**Records drawn from a dataset:**
◇ ◇ ◇ ◇ ◇

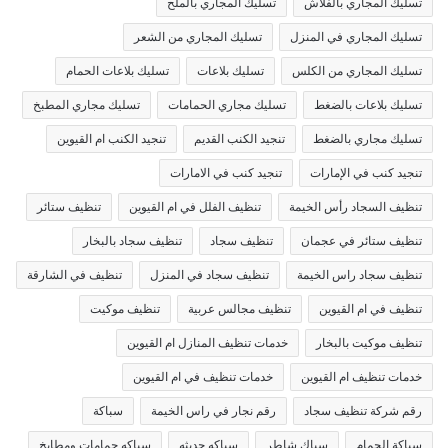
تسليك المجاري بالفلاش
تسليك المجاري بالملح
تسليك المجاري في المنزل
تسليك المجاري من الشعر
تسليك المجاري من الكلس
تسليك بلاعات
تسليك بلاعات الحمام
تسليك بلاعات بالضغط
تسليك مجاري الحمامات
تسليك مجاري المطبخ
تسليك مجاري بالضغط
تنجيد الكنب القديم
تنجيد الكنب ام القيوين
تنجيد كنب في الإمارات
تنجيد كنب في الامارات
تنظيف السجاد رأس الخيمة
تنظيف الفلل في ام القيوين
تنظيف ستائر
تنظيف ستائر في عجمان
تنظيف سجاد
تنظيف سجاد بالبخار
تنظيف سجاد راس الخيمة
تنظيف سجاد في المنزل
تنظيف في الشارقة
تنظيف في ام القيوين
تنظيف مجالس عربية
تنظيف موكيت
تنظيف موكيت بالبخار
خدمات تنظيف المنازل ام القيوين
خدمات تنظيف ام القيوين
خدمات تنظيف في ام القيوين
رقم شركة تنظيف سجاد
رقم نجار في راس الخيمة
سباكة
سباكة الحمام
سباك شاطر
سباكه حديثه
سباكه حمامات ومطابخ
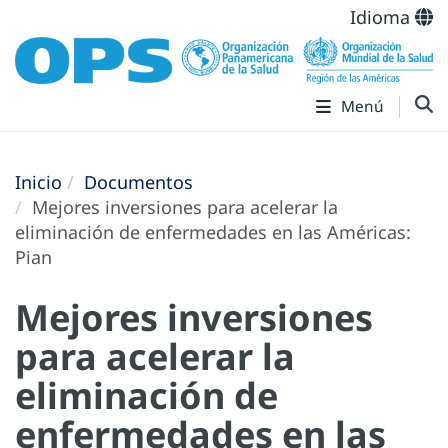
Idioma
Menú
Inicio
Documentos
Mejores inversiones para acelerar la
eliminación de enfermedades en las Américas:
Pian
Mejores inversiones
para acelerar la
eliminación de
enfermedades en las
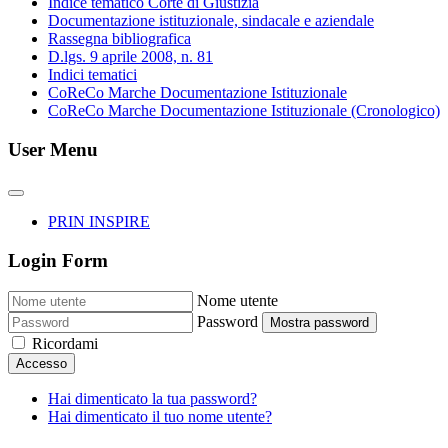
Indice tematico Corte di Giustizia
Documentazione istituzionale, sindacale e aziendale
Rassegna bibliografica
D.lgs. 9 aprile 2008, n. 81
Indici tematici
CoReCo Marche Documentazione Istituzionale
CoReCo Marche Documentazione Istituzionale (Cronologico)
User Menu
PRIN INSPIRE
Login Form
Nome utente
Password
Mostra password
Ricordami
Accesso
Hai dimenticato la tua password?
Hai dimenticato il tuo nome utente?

◇ ◇ ◇ ◇ ◇

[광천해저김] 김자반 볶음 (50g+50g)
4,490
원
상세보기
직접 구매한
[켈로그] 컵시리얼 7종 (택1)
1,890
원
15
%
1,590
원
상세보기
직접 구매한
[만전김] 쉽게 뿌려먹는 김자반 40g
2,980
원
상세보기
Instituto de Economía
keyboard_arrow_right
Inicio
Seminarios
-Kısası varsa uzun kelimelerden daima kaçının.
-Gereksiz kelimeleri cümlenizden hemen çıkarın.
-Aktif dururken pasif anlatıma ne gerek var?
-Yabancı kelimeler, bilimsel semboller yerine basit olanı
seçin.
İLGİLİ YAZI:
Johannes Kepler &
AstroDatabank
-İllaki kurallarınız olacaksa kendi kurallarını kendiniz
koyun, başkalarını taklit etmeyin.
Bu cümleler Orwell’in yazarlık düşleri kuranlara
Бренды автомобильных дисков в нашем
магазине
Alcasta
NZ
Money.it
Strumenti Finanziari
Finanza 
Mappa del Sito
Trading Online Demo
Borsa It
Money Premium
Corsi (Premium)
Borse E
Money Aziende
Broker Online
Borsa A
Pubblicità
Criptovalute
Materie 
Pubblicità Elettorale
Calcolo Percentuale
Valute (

◇ ◇ ◇ ◇ ◇

**Job:** Could you transcribe the entries above word for word, from the line with "-İllaki kurallarınız olacaksa" down to the line with "Money Aziende", keeping both?

**Result for this exercise:**
-İllaki kurallarınız olacaksa kendi kurallarını kendiniz
koyun, başkalarını taklit etmeyin.
Bu cümleler Orwell’in yazarlık düşleri kuranlara
Бренды автомобильных дисков в нашем
магазине
Alcasta
NZ
Money.it
Strumenti Finanziari
Finanza 
Mappa del Sito
Trading Online Demo
Borsa It
Money Premium
Corsi (Premium)
Borse E
Money Aziende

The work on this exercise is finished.